YOUR TASK:
Below is a set of entries. Print the line that contains "0012, 0011 Rathaus" and every later line word for word, through the final one.

EXERCISE MATERIALS:
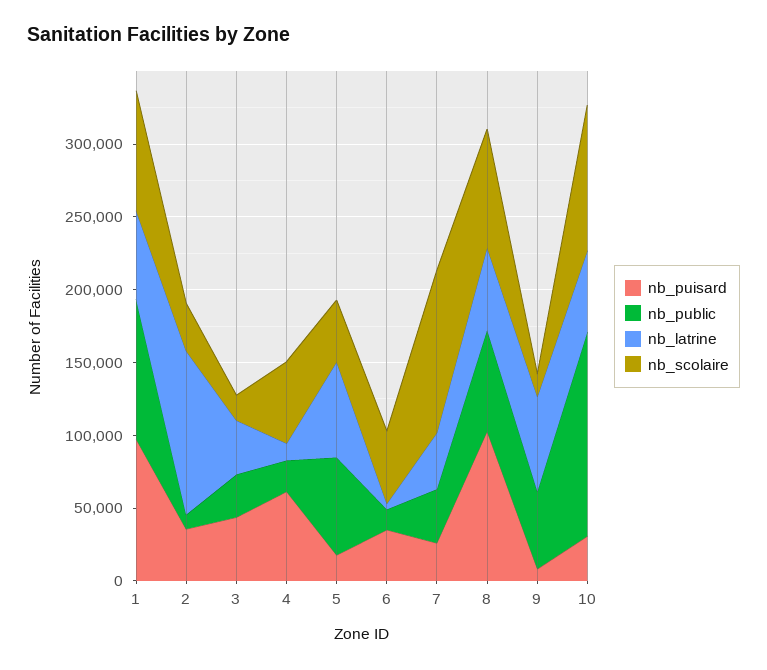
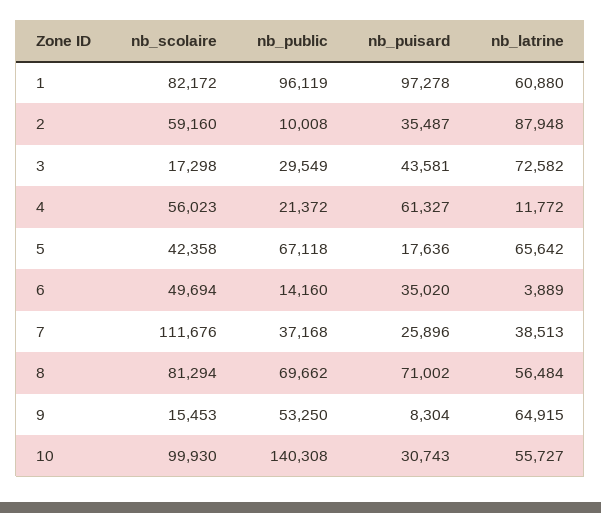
nb_latrine, 2: 110000 -> 87948
nb_scolaire, 2: 30000 -> 59160
nb_latrine, 3: 40000 -> 72582
nb_puisard, 8: 100000 -> 71002

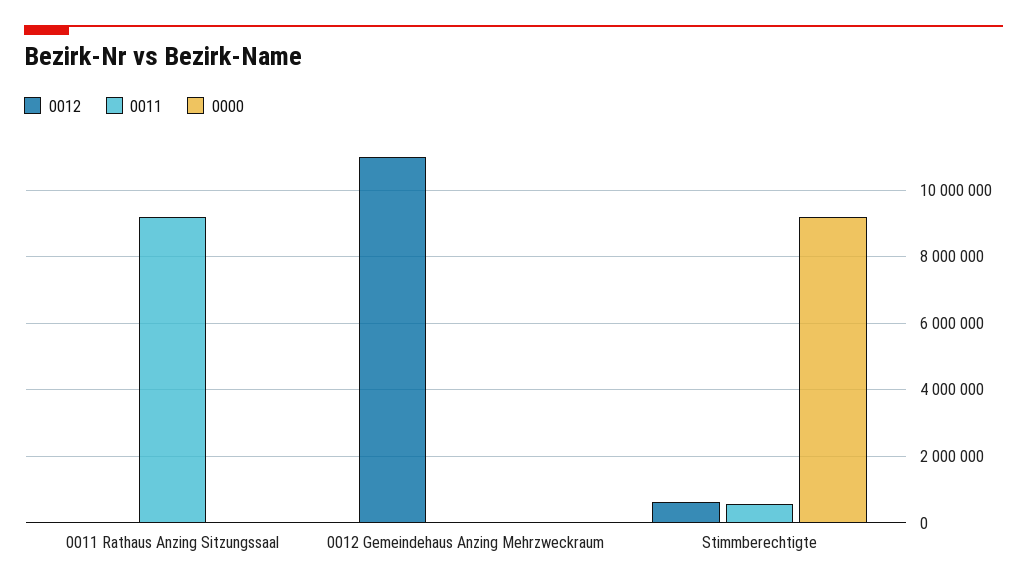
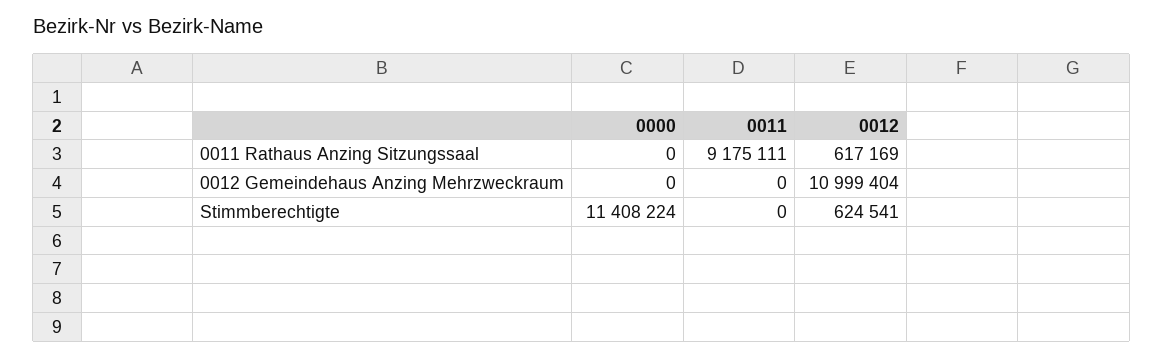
0012, 0011 Rathaus Anzing Sitzungssaal: 0 -> 617169
0011, Stimmberechtigte: 600000 -> 0
0000, Stimmberechtigte: 9200000 -> 11408224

THE ANSWER:
0012, 0011 Rathaus Anzing Sitzungssaal: 0 -> 617169
0011, Stimmberechtigte: 600000 -> 0
0000, Stimmberechtigte: 9200000 -> 11408224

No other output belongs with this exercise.